Updated December 2016. This document has been updated to include guidance with the aspect relating to the significance of the topic to people’s lives.

Teachers should refer to the Conditions of Assessment available on TKI for guidance relating to topic selection and provision of resource material. Resource material should include map(s) that illustrate the global extent of the topic and show a clear spatial pattern.

The spatial pattern

An understanding of the concept of one spatial pattern is crucial to achieving this standard. A description of a spatial pattern can include annotations on a world map which illustrates the pattern on a global scale. Drawing a map to illustrate the pattern is not a requirement of this standard.

Students need to be familiar with the appropriate geographic terminology used to identify spatial patterns, such as concentration, random, dispersed, linear etc. 

Spatial patterns are frequently confused with location, for example:

  • Earthquakes form linear patterns which follow plate boundaries…’. This statement uses an appropriate recognised term to describe the pattern.
  • Coffee is produced between the latitudes 25° north and 25° south of the Equator…’. This statement provides location, but does not identify a pattern.
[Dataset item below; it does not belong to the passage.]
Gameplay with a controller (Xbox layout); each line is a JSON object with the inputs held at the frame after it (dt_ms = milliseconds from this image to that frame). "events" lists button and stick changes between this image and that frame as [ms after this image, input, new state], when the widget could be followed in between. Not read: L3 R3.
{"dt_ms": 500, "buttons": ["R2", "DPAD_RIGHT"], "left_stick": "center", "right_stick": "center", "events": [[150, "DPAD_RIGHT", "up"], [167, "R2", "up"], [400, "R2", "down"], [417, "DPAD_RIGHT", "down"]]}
Factors/process that cause or contribute to the pattern

This aspect of the standard continues the focus on the spatial pattern. An issue arises when a spatial pattern has not been clearly or accurately identified and described by the student.

A causal relationship between the factors and/or processes and the identified spatial pattern must be explicit in the description. A description of factors and/or processes relating to the topic is insufficient to meet the requirements of 91013.

A list of appropriate factors/processes can be provided for students.

Significance of the topic to people’s lives

This aspect involves describing the impact of the topic on the lives of people. For example, the 2010 earthquake in Port au Prince destroyed 188383 homes, forcing many people to live in camps where poor sanitation and lack of clean water was common. Losing their home meant that many people’s lives were affected - they became vulnerable to outbreaks of cholera and other health issues.

It is important that the resource material illustrates impacts on people’s lives rather than emphasising the wider social, economic, or environmental issues associated with the topic.